There is no interstellar communication technology other than sending someone as a courier with news, messages, and information through the bulk, or Outer Darkness. The Outer Darkness is a large extra dimension, as described in various brane cosmology theories, and by using complicated mathematical formula and literal "magic" space wizards can pierce the boundaries of the membrane (or known universe), travel directly through Outer Darkness, and reemerge within the known universe at a given distant point. The point of course would be to travel somewhere that you could not reach by conventional means, as in travel to another star system, or extremely distant travel within the same star system. Travel through Outer Darkness means traveling outside of the normal observed universe, including its 4th dimension of time, so there are some unusual effects of traveling through the bulk—one of which is that no matter how far you are traveling, it seems to require several days (as observed from within your ship) to do so, and the amount of time that passed within the observed universe also seems to rarely be less than about a week. There are limits to how far in real space such a bulk shortcut (sometimes called a jump, or bulk-cut) can take you, beyond which the amount of mathematical variables that can adversely affect the trip becomes suicidal because it's so unpredictable.

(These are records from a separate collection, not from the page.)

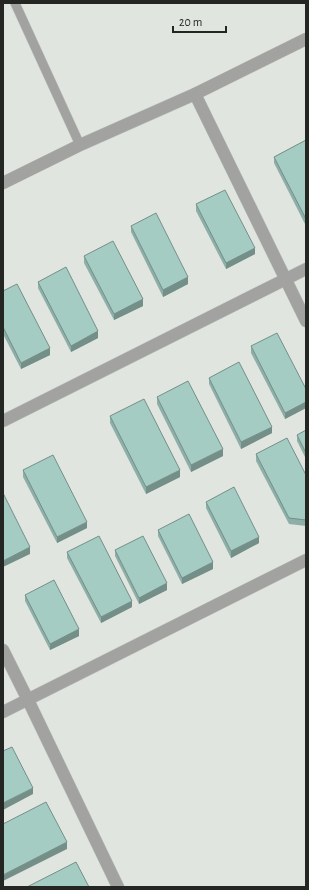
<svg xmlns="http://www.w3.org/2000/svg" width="309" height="890" viewBox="0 0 309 890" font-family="'Alegreya Sans',sans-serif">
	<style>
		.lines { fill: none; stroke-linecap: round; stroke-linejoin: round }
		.service-casing { stroke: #bec3be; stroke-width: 10 }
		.minor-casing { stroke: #bec3be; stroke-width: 13 }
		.tertiary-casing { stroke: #bec3be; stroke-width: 13 }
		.service { stroke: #a2a3a0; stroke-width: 9 }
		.minor { stroke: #a2a3a0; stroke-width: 12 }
		.tertiary { stroke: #a2a3a0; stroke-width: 12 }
		.wall { fill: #8eafa8 }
		.shaded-wall { fill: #748f88 }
		.building { fill: #a5ccc3; stroke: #748f88 }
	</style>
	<rect width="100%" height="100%" fill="#e0e5e0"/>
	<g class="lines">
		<defs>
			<polyline id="service" points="15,3 80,145"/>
			<g id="minor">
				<polyline points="195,94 306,321"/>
				<polyline points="3,421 306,269"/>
				<polyline points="3,650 28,700 118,887"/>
				<polyline points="3,712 306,560"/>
			</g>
			<polyline id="tertiary" points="3,183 80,145 195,94 306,39"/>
		</defs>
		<use href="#service" class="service-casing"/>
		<use href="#minor" class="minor-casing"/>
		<use href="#tertiary" class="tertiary-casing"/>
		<use href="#service" class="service"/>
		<use href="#minor" class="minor"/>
		<use href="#tertiary" class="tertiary"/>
	</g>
	<g class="wall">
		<polygon points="306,140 306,226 274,163 274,157"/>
		<polygon points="196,204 255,254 226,269 196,211"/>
		<polygon points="131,226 188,284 163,297 131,232"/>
		<polygon points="84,256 143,306 114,320 84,263"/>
		<polygon points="38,282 98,338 71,352 38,288"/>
		<polygon points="3,291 50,355 21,369 3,334"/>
		<polygon points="251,346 306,389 306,408 285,419 251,353"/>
		<polygon points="209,378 272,433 241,449 209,384"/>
		<polygon points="157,397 223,456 191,472 157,404"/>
		<polygon points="110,416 180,477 146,494 110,423"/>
		<polygon points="306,430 306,459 297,441 297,435"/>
		<polygon points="256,454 306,475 306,526 289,524 256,461"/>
		<polygon points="23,470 87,528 57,543 23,477"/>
		<polygon points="206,502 259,543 231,558 206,508"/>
		<polygon points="158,530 213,569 182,584 158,536"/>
		<polygon points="115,550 167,590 139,604 115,556"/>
		<polygon points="67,552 132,607 101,623 67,558"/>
		<polygon points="25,595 79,636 50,650 25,601"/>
	</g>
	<g class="shaded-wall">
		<polygon points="255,248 255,254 226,269 226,263"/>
		<polygon points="188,277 188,284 163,297 163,290"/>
		<polygon points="143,299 143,306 114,320 114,314"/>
		<polygon points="98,331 98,338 71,352 71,346"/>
		<polygon points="50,348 50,355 21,369 21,363"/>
		<polygon points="306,402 306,408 285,419 285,413"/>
		<polygon points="272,427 272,433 241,449 241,442"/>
		<polygon points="223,449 223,456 191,472 191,465"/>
		<polygon points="180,470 180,477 146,494 146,487"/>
		<polygon points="87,522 87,528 57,543 57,537"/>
		<polygon points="259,537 259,543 231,558 231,551"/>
		<polygon points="30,547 30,554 3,567 3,561"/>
		<polygon points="213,562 213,569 182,584 182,578"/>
		<polygon points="167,583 167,590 139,604 139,598"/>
		<polygon points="132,601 132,607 101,623 101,617"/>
		<polygon points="79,629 79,636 50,650 50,644"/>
		<polygon points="33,788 33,794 3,810 3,803"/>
		<polygon points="67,842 67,849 3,881 3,875"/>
	</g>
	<g class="building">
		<polygon points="306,140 306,219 274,157"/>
		<polygon points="225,190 255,248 226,263 196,204"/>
		<polygon points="156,213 188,277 163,290 131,226"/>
		<polygon points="113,241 143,299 114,314 84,256"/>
		<polygon points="66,267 98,331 71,346 38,282"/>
		<polygon points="17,284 50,348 21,363 3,327 3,291"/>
		<polygon points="277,333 306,389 306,402 285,413 251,346"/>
		<polygon points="239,362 272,427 241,442 209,378"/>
		<polygon points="188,381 223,449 191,465 157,397"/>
		<polygon points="144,399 180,470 146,487 110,416"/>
		<polygon points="306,430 306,453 297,435"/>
		<polygon points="287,438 306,475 306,520 289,518 256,454"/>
		<polygon points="53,455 87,522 57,537 23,470"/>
		<polygon points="234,487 259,537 231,551 206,502"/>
		<polygon points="3,493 30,547 3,561"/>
		<polygon points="189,514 213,562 182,578 158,530"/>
		<polygon points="99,536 132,601 101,617 67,552"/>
		<polygon points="143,536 167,583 139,598 115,550"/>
		<polygon points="54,580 79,629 50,644 25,595"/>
		<polygon points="12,747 33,788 3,803 3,751"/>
		<polygon points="46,802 67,842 3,875 3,824"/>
		<polygon points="76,862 89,887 27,887"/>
	</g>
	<rect width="309" height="890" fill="none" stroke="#242624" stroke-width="8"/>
	<path d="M173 26v6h53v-6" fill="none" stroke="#242624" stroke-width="2"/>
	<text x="179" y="26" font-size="12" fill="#242624" stroke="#e0e5e0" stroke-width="3" paint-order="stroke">20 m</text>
</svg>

This means that traveling by bulk jump ships become something similar to an interstellar pony express at its fastest, which is the only way of connecting vast distances across the setting. This relative disconnectedness means that large central governments are relatively ineffective, and local processes of culture, politics, religion and more dominate rather than broader, galactic ones.

And although aliens exist, this is still a humano-centric setting. In fact, at least a third of the humanity, which is most of the characters you'll see, are the descendants of former northern Europeans and Americans—later joined by smaller contingents of Russian and Chinese settlers. The other two thirds are, of course, humans but not of original Earth extraction, so they represent completely foreign and alien ethnic groups, often with unusual physical features that developed as a response to particular environmental conditions from which they originated.

That's the kind of setting that AD ASTRA supports. Psuedo-fantasy space opera. Swasbuckling adventure. Red sci-fi, not blue sci-fi "men with screwdrivers" and certainly not pink sci-fi nihilistic, anti-Western Civilization propaganda.

NOTE: Attached are two versions of a character sheet. The regular one, AdAstraCS.pdf is a single page, front and back, with plenty of room to make notes and write big. The first page is for the character and the second for a ship. If the character doesn't have a ship, he doesn't need the back page. The second one, AdAstraCD-small.pdf is a single page version of the entire thing; the top half is the character, the second half is the ship, with a little bit of room for a few minor notes at the bottom (and of course, you can make any notes you want on the back printout—unless you use this on a tablet or laptop.)

I like the idea that you can write up a character in a very small space, if desired—although an index card might be a bit cramped unless you have very small handwriting. But a sheet of notebook paper is more than sufficient.

The pdfs are not form-fillable, because I don't create pdfs very often and haven't bothered trying to figure out how to do that. They're really meant to be printed out and written on with a pencil, ideally.